A Universidade Federal de Lavras precisou demitir quase 150 funcionários terceirizados. Eles correspondiam a 25% dos que atuavam na limpeza, manutenção e segurança.
Sem dinheiro para combustível, a Universidade Federal da Grande Dourados informa que corre risco de não conseguir ofertar aulas a comunidades indígenas e camponeses que estudam na modalidade de alternância e precisam se deslocar de suas localidades. A Universidade Federal de Sergipe proibiu o uso de ar-condicionado em todo o câmpus. A Universidade de Brasília cortou até em livros. A Universidade Federal Rural do Rio de Janeiro estuda diminuir o uso de recursos do portal de internet.
A situação dos prédios universitários também é prejudicada com os cortes, que atingem os orçamentos de manutenção. A Universidade Federal de Alagoas (Ufal) ainda sofre com estragos de uma tempestade que atingiu Maceió em maio. Mas não há dinheiro para o conserto de telhados, infiltrações, paredes mofadas e salas interditadas.

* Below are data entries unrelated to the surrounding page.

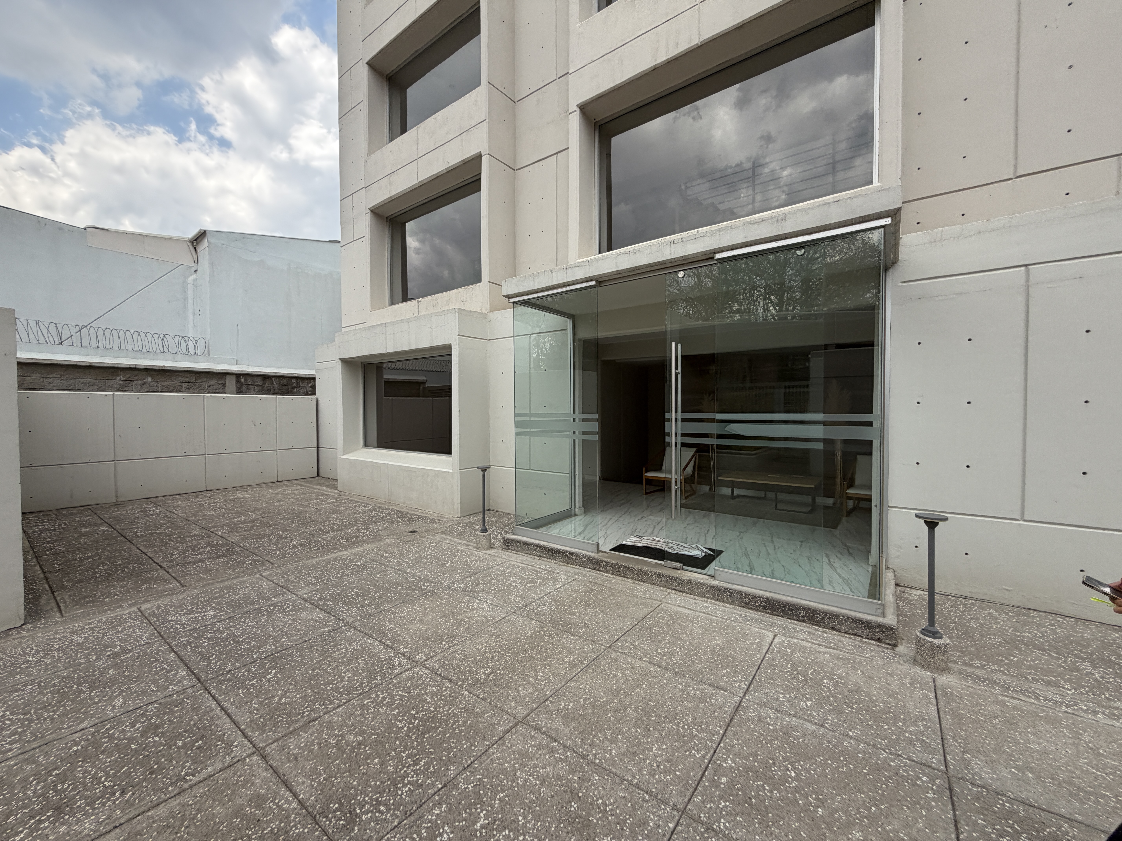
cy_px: 420
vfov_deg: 85.7
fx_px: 454
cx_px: 561
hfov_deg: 102.1
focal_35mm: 14
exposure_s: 1/540
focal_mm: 2.22
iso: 40
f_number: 2.2
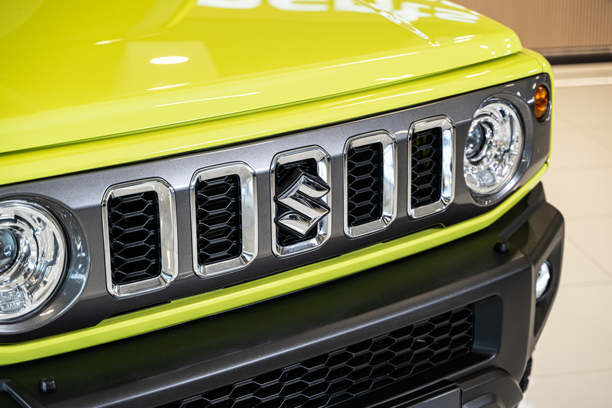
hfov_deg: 27.0
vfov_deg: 18.2
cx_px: 306
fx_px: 1275
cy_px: 204
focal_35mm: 75
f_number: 4
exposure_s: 1/125
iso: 500
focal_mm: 75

A Universidade Federal para a Integração Latino-Americana (Unila), que está em fase de implantação, não vai conseguir conseguir avançar com as construções e licitações planejadas e continuará pagando aluguel.
A Universidade Federal de Ciências da Saúde de Porto Alegre ganhou um prédio novo da União. Mas o imóvel só poderá ser usado após reformas, que não poderão ser feitas por conta da falta de dinheiro disponível.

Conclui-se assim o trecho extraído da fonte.